Action item | Return every line in the rows that contains the word "JANISON", matching case exactly.

Data for the task |
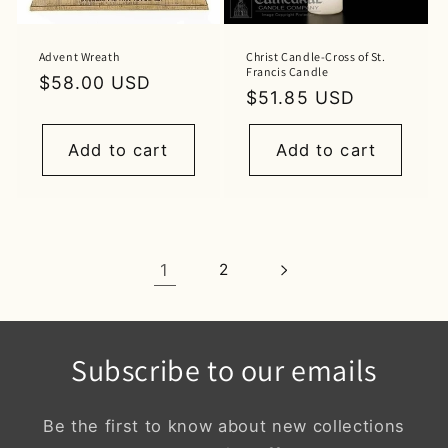
Advent Wreath
Christ Candle-Cross of St.
Francis Candle
Regular
$58.00 USD
Regular
$51.85 USD
price
price
Add to cart
Add to cart
1
2
Subscribe to our emails
Be the first to know about new collections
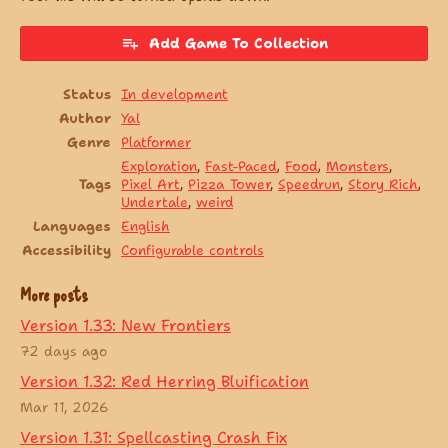
Add Game To Collection
Status
In development
Author
Yal
Genre
Platformer
Exploration
,
Fast-Paced
,
Food
,
Monsters
,
Tags
Pixel Art
,
Pizza Tower
,
Speedrun
,
Story Rich
,
Undertale
,
weird
Languages
English
Accessibility
Configurable controls
More posts
Version 1.33: New Frontiers
72 days ago
Version 1.32: Red Herring Bluification
Mar 11, 2026
Version 1.31: Spellcasting Crash Fix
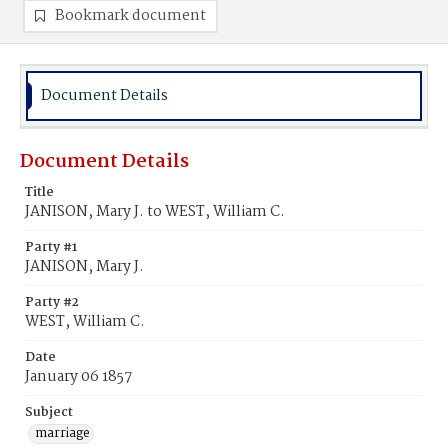
Bookmark document
Document Details
Document Details
Title
JANISON, Mary J. to WEST, William C.
Party #1
JANISON, Mary J.
Party #2
WEST, William C.
Date
January 06 1857
Subject
marriage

Exercise response |
JANISON, Mary J. to WEST, William C.
JANISON, Mary J.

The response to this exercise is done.